Last Friday, former Notre Dame linebacker Douglas Randolph filed a lawsuit against Notre Dame, Brian Kelly, head Notre Dame football trainer Rob Hunt, and a handful of doctors, alleging that the Notre Dame football and training staff deliberately concealed a serious spinal injury from him, which he played with and eventually saddled him with a chronic injury after he was declared medically ineligible. The Indianapolis Star first reported on the lawsuit, and a copy of the complaint can be found below.

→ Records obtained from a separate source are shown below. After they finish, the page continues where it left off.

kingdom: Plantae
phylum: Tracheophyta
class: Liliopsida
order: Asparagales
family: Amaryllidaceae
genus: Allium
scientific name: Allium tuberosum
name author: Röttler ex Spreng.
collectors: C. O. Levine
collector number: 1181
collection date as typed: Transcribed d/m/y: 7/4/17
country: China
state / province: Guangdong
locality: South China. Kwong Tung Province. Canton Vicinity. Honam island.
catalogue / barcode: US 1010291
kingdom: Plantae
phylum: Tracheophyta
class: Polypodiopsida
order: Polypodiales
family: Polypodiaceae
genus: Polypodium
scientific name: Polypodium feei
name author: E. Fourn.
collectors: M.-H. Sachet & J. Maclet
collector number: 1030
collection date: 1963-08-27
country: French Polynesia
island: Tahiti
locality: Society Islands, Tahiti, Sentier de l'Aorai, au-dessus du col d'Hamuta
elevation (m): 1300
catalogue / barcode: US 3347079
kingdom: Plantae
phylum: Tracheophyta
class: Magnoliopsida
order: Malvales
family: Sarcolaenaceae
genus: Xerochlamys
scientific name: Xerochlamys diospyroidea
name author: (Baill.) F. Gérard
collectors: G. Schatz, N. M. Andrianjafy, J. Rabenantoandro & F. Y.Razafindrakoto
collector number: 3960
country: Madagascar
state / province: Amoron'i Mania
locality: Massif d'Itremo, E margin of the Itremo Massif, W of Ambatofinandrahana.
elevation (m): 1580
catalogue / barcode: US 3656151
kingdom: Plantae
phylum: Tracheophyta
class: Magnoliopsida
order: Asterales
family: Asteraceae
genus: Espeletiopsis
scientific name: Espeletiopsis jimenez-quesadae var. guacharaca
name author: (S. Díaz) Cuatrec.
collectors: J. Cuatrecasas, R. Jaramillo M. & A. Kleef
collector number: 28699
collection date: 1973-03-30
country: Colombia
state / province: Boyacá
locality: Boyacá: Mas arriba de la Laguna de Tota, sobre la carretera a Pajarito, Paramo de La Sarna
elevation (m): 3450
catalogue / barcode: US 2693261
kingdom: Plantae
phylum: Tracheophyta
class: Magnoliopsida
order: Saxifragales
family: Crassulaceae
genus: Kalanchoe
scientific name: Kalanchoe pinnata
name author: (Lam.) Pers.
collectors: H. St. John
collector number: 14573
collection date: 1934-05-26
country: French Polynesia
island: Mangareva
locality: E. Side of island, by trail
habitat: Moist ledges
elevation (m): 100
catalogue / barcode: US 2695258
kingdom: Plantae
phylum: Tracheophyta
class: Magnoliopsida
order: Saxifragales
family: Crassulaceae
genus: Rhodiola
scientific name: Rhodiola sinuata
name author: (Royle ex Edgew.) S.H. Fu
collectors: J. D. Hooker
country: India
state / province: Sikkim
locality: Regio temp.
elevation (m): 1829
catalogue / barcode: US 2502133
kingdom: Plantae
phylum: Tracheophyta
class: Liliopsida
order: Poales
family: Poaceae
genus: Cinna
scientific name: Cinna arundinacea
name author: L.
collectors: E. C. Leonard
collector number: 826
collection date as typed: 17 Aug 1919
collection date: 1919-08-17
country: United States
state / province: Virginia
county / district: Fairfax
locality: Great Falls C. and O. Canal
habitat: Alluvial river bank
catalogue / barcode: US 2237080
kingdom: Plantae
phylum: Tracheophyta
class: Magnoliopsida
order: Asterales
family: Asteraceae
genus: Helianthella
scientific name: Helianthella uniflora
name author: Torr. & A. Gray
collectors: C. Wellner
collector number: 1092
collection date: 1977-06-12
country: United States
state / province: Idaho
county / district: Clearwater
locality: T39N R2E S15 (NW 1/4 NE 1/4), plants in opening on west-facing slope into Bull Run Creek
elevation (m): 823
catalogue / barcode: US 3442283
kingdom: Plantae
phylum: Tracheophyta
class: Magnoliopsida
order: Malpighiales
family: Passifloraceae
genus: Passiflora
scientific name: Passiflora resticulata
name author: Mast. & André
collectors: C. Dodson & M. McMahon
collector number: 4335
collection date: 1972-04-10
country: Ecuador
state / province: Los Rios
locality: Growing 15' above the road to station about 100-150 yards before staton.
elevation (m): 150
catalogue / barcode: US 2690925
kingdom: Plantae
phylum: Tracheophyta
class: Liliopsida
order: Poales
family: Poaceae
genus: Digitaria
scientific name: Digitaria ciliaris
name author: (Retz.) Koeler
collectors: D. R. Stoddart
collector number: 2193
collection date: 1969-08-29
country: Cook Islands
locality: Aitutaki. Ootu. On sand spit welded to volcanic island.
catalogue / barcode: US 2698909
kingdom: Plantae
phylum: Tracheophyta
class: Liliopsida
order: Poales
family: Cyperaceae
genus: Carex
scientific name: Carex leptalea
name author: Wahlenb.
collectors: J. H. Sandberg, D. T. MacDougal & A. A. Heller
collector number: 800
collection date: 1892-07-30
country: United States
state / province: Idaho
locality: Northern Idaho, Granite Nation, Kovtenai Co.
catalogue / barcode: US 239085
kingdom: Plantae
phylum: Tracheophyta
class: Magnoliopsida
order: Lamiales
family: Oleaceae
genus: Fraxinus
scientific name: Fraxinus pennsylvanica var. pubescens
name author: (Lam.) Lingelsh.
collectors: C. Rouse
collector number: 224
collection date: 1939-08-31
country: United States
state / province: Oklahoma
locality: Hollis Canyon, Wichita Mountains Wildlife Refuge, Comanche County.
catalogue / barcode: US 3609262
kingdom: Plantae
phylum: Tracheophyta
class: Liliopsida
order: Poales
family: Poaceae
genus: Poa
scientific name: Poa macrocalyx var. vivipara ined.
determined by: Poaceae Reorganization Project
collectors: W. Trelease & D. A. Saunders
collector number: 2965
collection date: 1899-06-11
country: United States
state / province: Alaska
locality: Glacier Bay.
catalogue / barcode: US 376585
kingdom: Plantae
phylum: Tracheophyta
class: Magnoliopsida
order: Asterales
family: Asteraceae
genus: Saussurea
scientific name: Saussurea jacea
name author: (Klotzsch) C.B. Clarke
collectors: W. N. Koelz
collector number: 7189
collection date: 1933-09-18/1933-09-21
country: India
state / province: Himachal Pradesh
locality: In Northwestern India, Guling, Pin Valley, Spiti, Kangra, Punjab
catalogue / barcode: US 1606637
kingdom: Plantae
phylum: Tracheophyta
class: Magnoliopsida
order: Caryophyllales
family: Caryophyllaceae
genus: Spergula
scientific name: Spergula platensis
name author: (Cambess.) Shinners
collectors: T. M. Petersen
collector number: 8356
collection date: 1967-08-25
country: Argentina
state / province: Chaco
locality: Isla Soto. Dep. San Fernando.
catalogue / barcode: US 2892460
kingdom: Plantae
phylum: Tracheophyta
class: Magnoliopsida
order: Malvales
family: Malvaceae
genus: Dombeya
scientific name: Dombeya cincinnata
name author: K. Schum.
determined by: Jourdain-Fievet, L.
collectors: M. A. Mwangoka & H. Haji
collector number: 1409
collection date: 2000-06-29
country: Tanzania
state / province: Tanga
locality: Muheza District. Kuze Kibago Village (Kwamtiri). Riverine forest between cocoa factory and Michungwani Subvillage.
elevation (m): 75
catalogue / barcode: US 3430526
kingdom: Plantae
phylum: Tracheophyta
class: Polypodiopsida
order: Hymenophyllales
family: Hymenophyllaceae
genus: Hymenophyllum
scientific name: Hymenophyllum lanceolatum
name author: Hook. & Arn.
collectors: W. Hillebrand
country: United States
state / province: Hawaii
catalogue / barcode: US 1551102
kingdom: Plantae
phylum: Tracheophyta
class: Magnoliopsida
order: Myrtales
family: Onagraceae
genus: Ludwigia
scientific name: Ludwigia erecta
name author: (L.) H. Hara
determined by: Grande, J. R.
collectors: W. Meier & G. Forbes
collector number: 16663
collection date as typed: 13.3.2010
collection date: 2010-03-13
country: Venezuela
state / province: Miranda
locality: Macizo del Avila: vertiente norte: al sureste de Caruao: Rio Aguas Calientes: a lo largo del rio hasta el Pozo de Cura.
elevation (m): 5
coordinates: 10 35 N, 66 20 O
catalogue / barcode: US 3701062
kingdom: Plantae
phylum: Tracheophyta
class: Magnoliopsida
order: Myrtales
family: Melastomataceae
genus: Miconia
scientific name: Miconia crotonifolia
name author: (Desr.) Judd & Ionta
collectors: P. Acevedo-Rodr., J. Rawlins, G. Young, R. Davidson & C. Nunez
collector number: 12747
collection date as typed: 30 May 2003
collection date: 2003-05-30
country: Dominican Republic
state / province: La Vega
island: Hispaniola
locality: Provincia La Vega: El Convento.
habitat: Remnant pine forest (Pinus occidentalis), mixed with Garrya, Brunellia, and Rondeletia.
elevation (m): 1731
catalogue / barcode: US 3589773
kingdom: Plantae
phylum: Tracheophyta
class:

Randolph played two seasons with the Fighting Irish, most of it on special teams. He says that he started to feel numb in his extremities after taking a hit in practice in September 2015, but that Hunt shrugged it off, sending him back into drills after a two-minute break. Randolph says his symptoms continued to worsen, and eventually, he went in for an MRI. However, according to the suit, Randolph never got to see the results from the MRI and Notre Dame withheld the news that he’d suffered what should have been a potentially career-ending injury. Doctors reassured him that he was okay, so he played the 2015-16 season.
He played with the aid of an anti-inflammatory drug for a month, although he quickly stopped after side effects such as “irritability, difficulty focusing, and difficulty sleeping, as well as extreme bouts of aggressive behavior” forced him to stop. Randolph says he went completely numb in all four extremities during the 2016 Fiesta Bowl game against Ohio State, but coaches and trainers forced him to keep playing. After the season ended, he consulted another doctor who diagnosed him with spinal stenosis, which is a chronic spinal injury. Another physician told him he has “possible if not probable” permanent nerve damage.
Randolph spoke with Notre Dame officials about his condition and he was officially medically barred from playing for the team in February 2016. He was allowed to keep his scholarship but wouldn’t be permitted to play football anymore. Randolph visited a neurologist, who reviewed his previous scans and concluded that “based upon those scans … he should not have been cleared for play following his September MRI.” Randolph was advised “never to play football again.” He says that his life is a painful struggle now as a result of the injury.
Randolph is suing Notre Dame, Kelly, and the others for negligence, fraudulent concealment, and punitive damages. He did not specify an amount, but he requested compensation for future medical bills and “mental anguish and emotional distress.” According to St. Joseph County Circuit Court records, subpoenas went out to the defendants on Tuesday. A Notre Dame rep declined to comment on the suit.